Required work:
Transcribe the nerve repair text from "Nerve Injuries" up to and including "of the pain.".

Posts Tagged ‘surgical repair’

Nerve Reconstruction

Contrary to the beliefs of many, that lower extremity nerve lesion repair has a relatively poor prognosis, Dr. Terzis has a large experience with the microsurgical repair of these lesions. Recent analysis of our patient population has yielded that in early lesions, good to excellent results can be obtained using a lot of the techniques she has introduced for the microsurgical care of these injuries, including use of vascularized nerve grafts, and use of vascularized fascia flaps to enhance the blood supply and facilitate regeneration through these long nerve grafts.

In regards to peroneal nerve lesions, in the late seventies, the prognosis for recovery of function following injury to this nerve was guarded. Over the past twenty years, Dr. Terzis has accumulated one of the largest series of common peroneal nerve lesions in North America by introducing new strategies of repair that are based on an understanding of the anatomical, neurophysiological, and vascular characteristics surrounding this particular lower extremity nerve.

The strategies of microsurgical reconstruction have been designed to combat appreciable nerve gaps, and compromised blood supply by provision of vascularized tissue that guarantees successful nerve regrowth. Dr. Terzis’ work shows that the surgical repair of lower extremity lesions is worthwhile, with the majority of results for early lesions ranging from good to excellent.

Nerve Injuries

Injuries to the peripheral nerves of the upper and lower limbs can be devastating. They can lead from temporary dysfunction to permanent paralysis of the affected extremity. Occasionally these type of injuries are associated with severe pain. Surgical repair of the injured nerve may not only reverse the paralysis but also may alleviate some of the pain.

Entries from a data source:

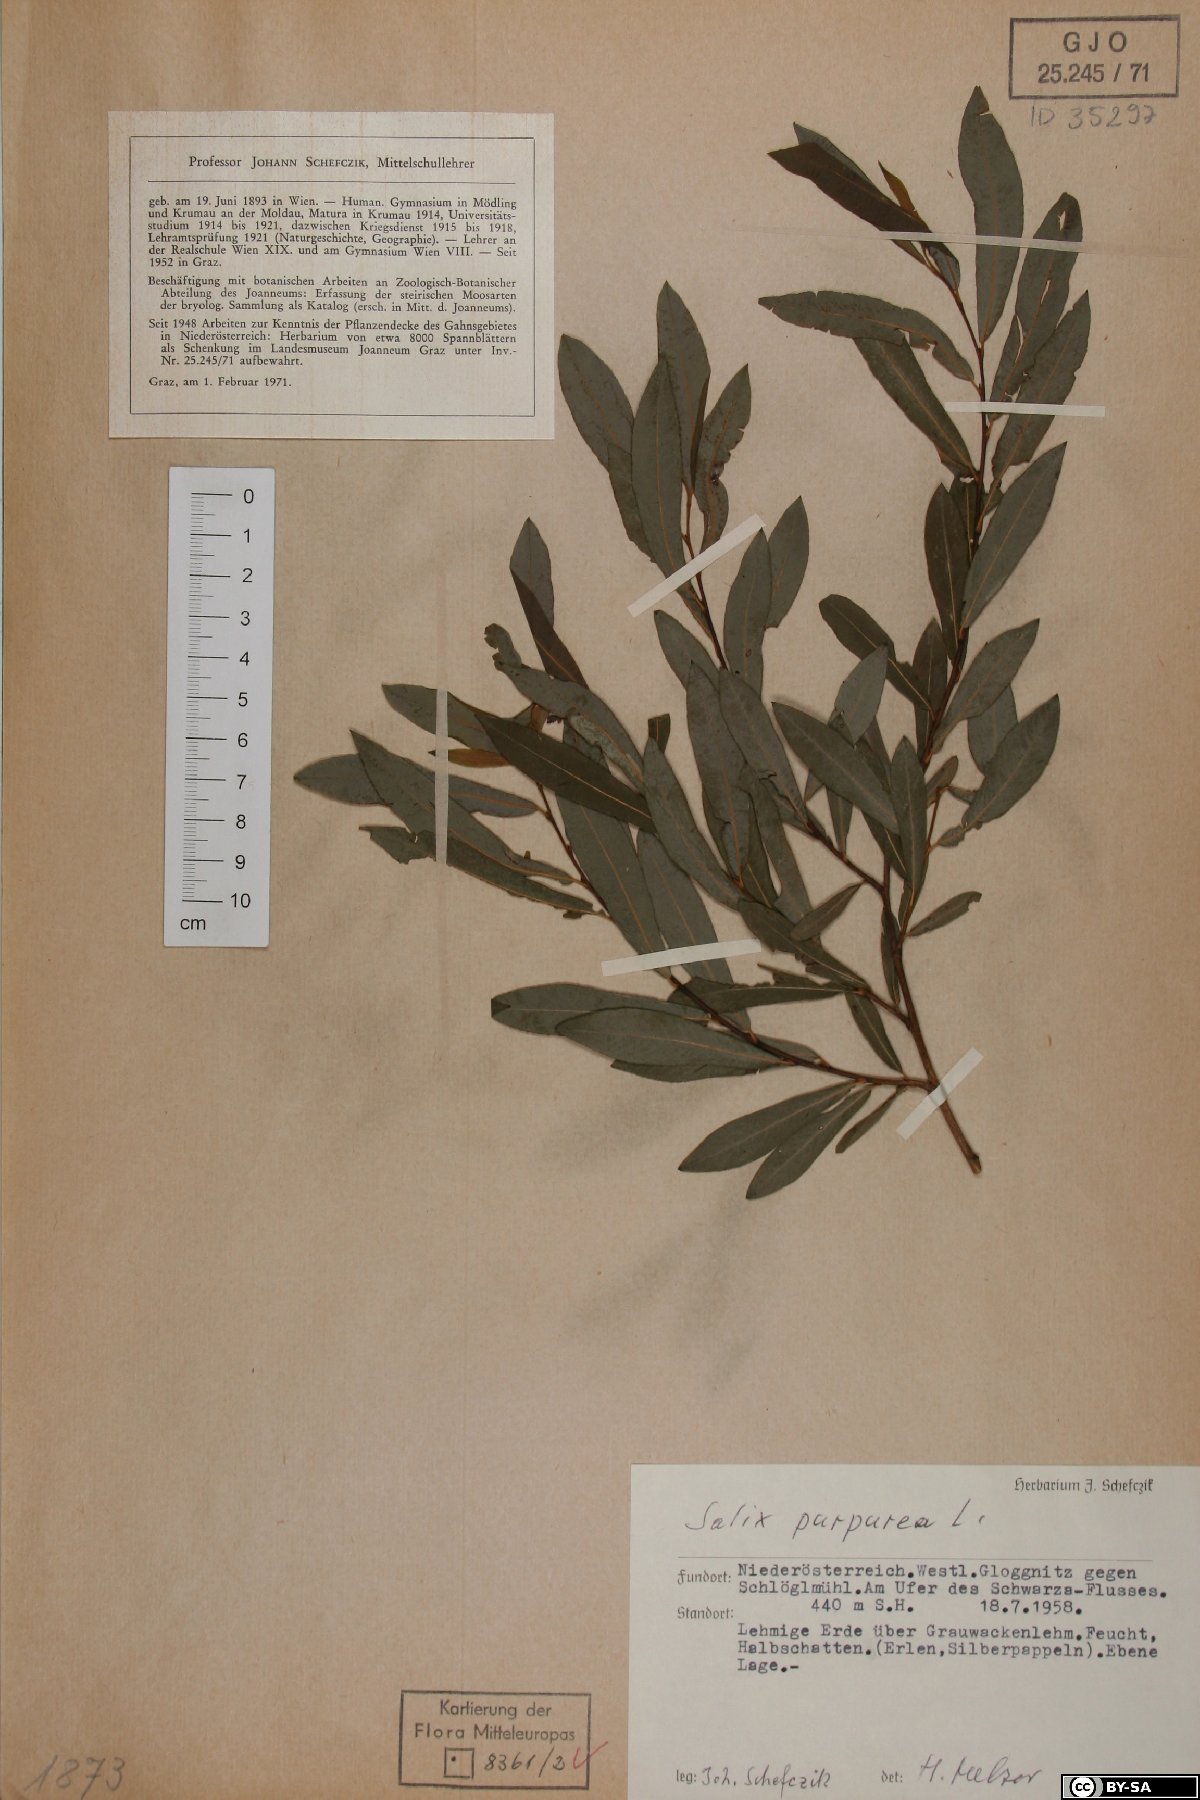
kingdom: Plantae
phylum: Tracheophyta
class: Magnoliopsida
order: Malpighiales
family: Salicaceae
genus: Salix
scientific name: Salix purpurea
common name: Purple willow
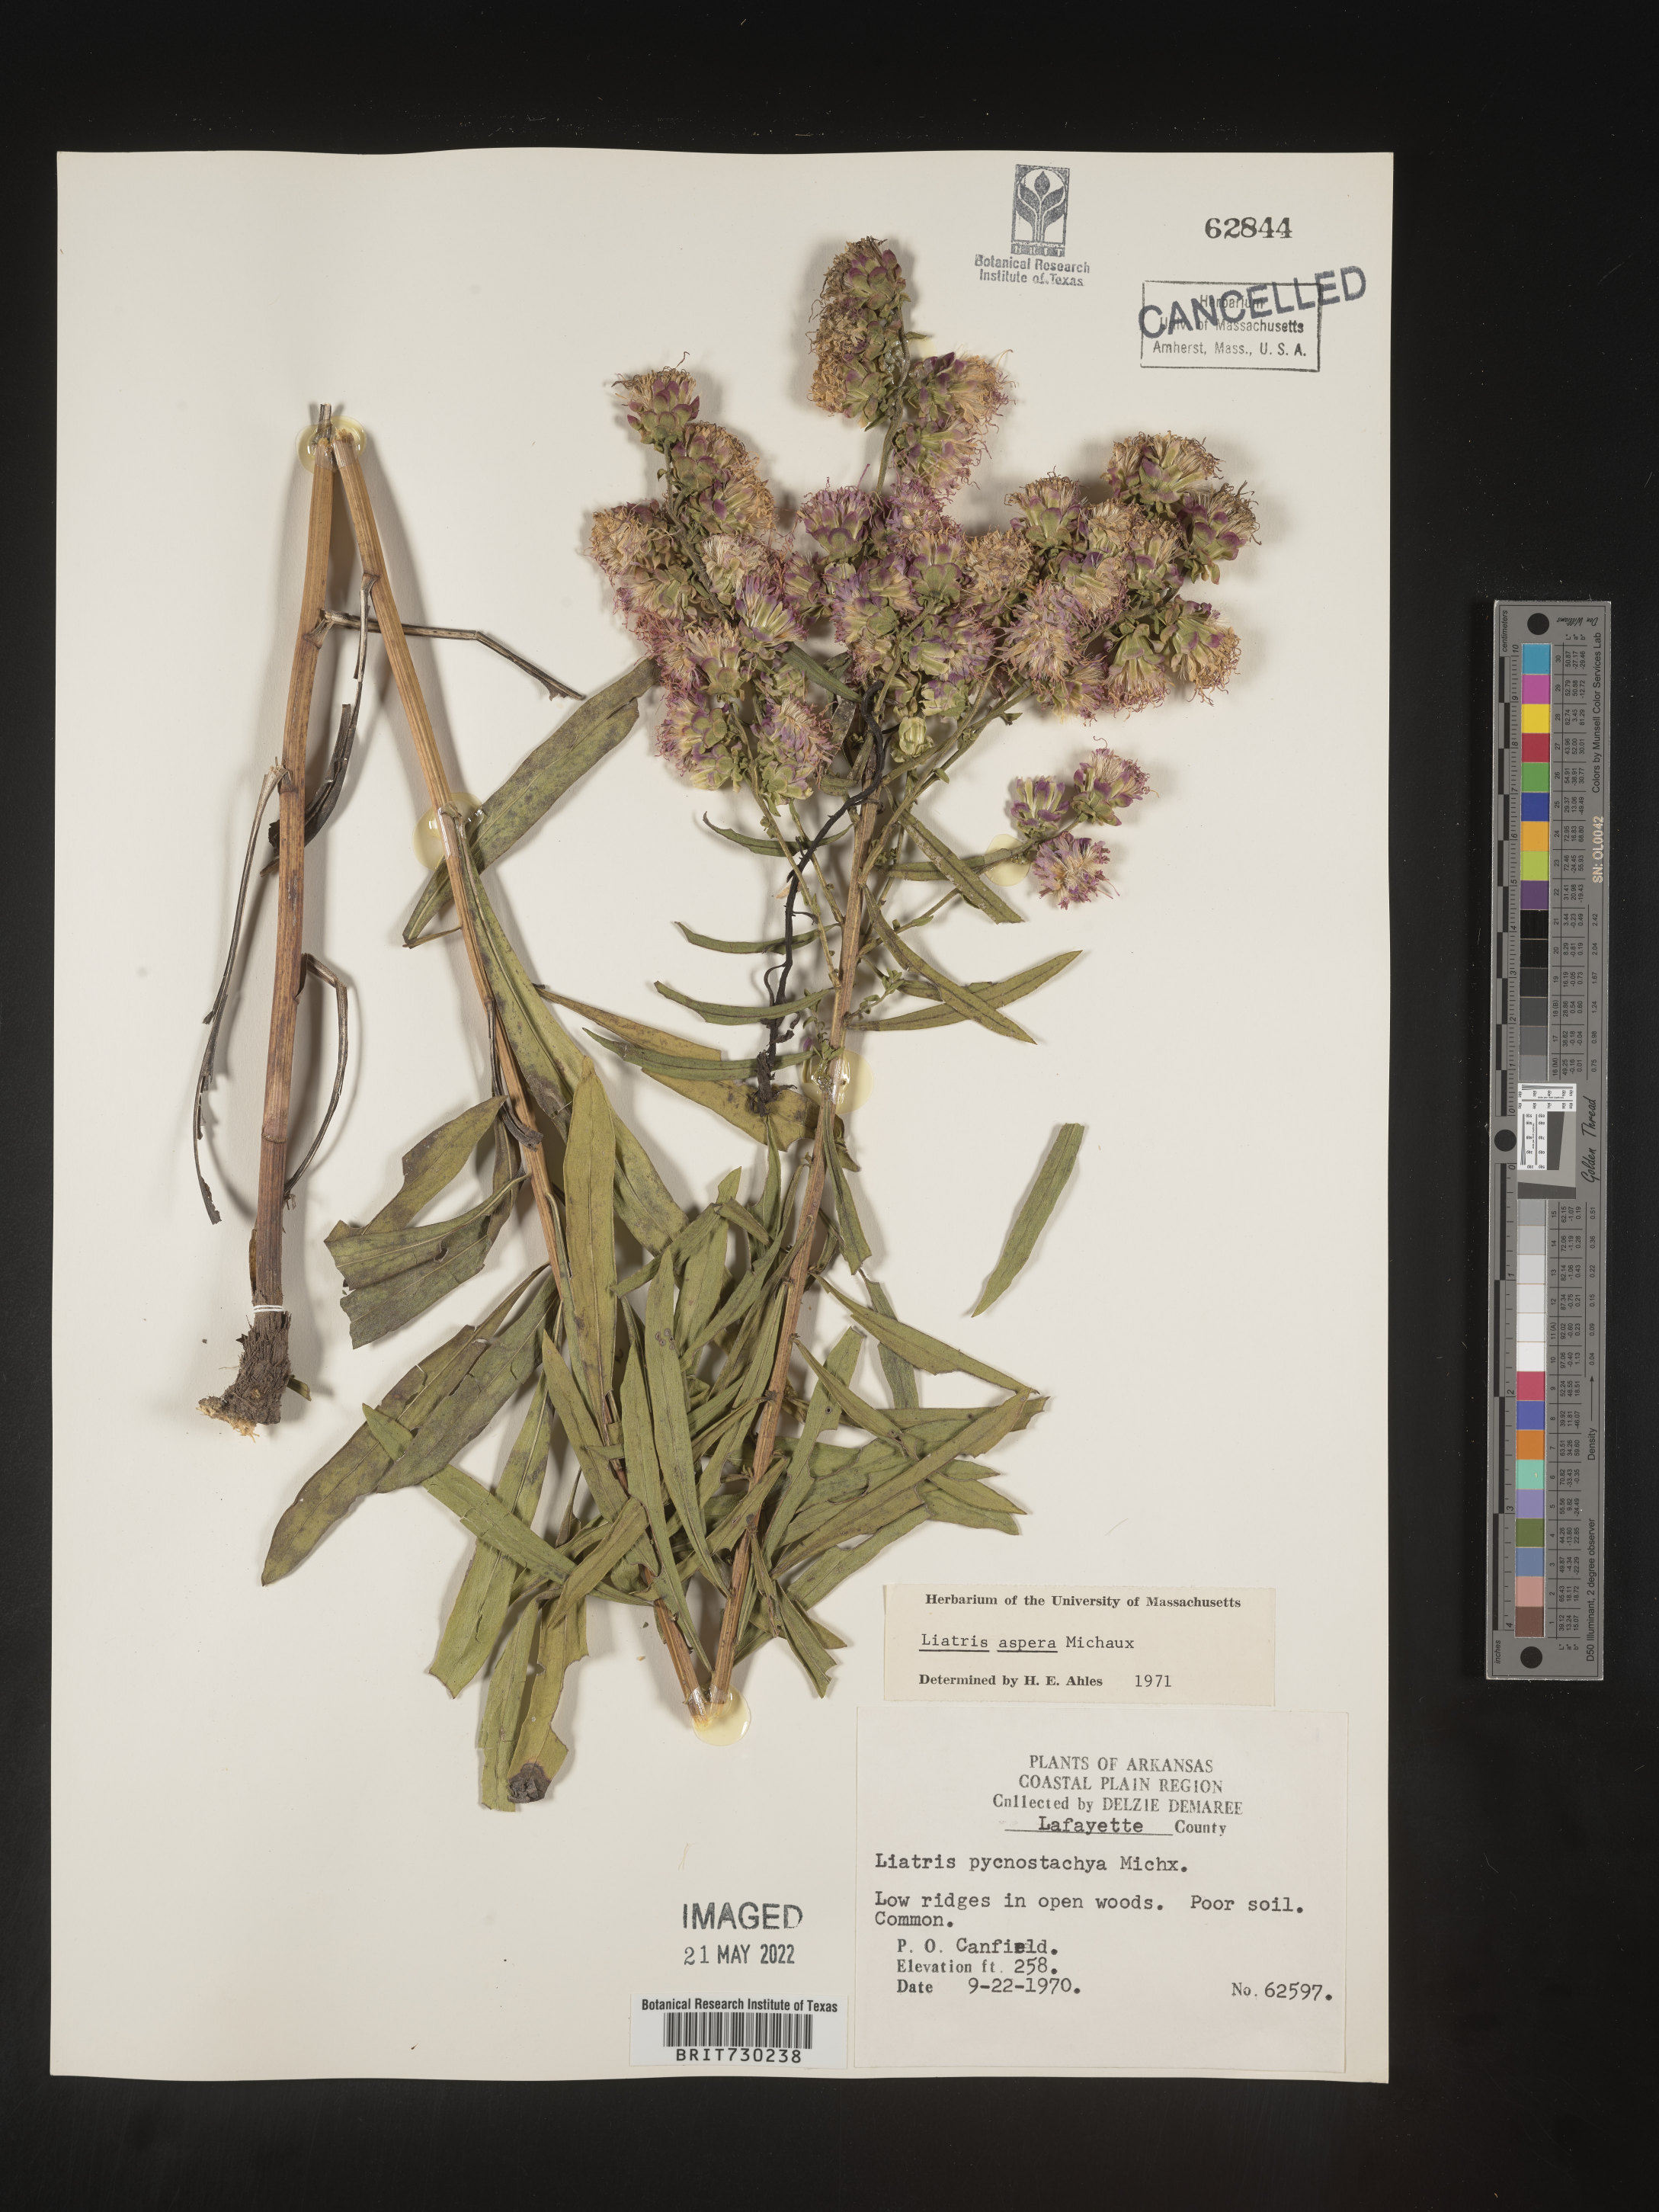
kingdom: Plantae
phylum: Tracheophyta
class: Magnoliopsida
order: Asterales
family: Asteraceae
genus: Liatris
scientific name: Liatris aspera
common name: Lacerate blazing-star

Solution below:
Nerve Injuries

Injuries to the peripheral nerves of the upper and lower limbs can be devastating. They can lead from temporary dysfunction to permanent paralysis of the affected extremity. Occasionally these type of injuries are associated with severe pain. Surgical repair of the injured nerve may not only reverse the paralysis but also may alleviate some of the pain.